# Rookies may head to the Grand



## fshnjon (Feb 25, 2008)

We are supposed to drive up and fish the Grand sun.and Mon .We did this 2 years ago and enjoyed it ,but dont want to make the trip if the water is to high ,We would appreciate any advice .

Thanks , Jon


----------



## Snakecharmer (Apr 9, 2008)

We got an inch of snow at 7:30 this morning. Suppose to turn to rain this afternoon.


----------



## ldrjay (Apr 2, 2009)

Im going now

posted using Outdoor Hub Campfire


----------



## ldrjay (Apr 2, 2009)

We got4

posted using Outdoor Hub Campfire


----------



## fshnjon (Feb 25, 2008)

We fished the Grand and several tribs ,not a fish to be found .Talked to several other fisherman and they all said the same thing .Still a fun outing and came home with 3 bags of perch to boot ,


----------



## jiggin'fool (Dec 18, 2005)

Fished friday and I got 4 lost 2 one buddy got 6 lost a few and other buddy got one and lost 3.... talked to a lot of guys out there and they were struggling! Glad we got what we did!


----------



## kernal83 (Mar 25, 2005)

Fished a trib for a few hours Sunday with the skunk. Nothing else from the guys I talked to. Picked the wrong river apparently. Something I need to get better at. 
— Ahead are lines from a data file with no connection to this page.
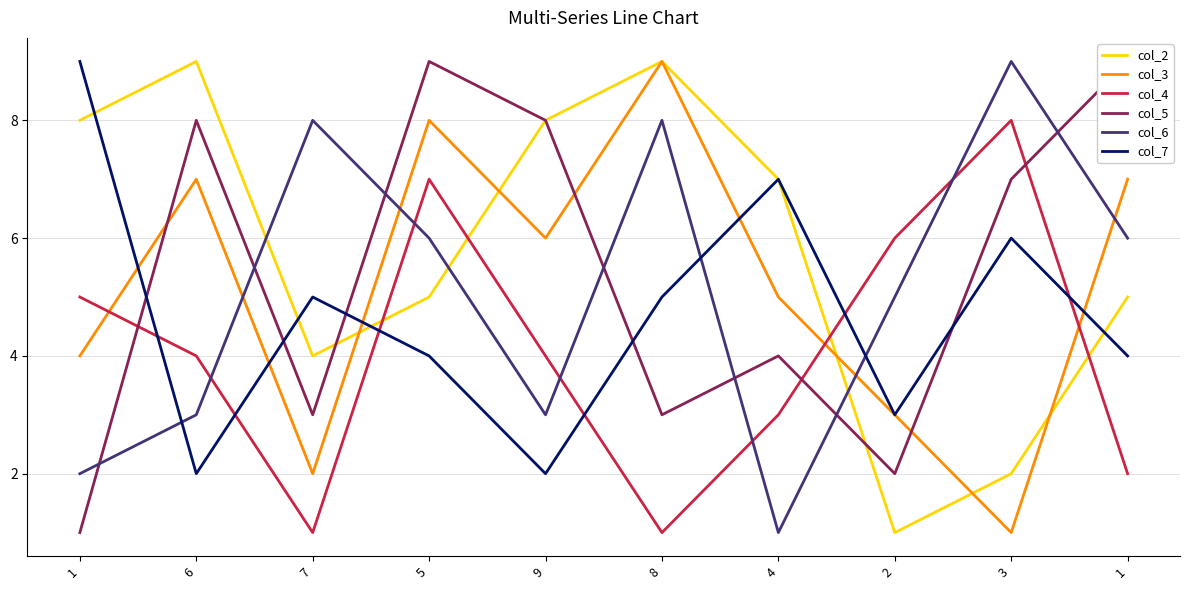

Reading right to left, what are all the values shown in this chart?

col_2: 5	2	1	7	9	8	5	4	9	8
col_3: 7	1	3	5	9	6	8	2	7	4
col_4: 2	8	6	3	1	4	7	1	4	5
col_5: 9	7	2	4	3	8	9	3	8	1
col_6: 6	9	5	1	8	3	6	8	3	2
col_7: 4	6	3	7	5	2	4	5	2	9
Posted using Outdoor Hub Campfire


----------



## brodg (Sep 6, 2010)

kernal83 said:


> Fished a trib for a few hours Sunday with the skunk. Nothing else from the guys I talked to. Picked the wrong river apparently. Something I need to get better at.
> 
> 
> Posted using Outdoor Hub Campfire


Keep at it and you will, experience adds up.

posted using Outdoor Hub Campfire


----------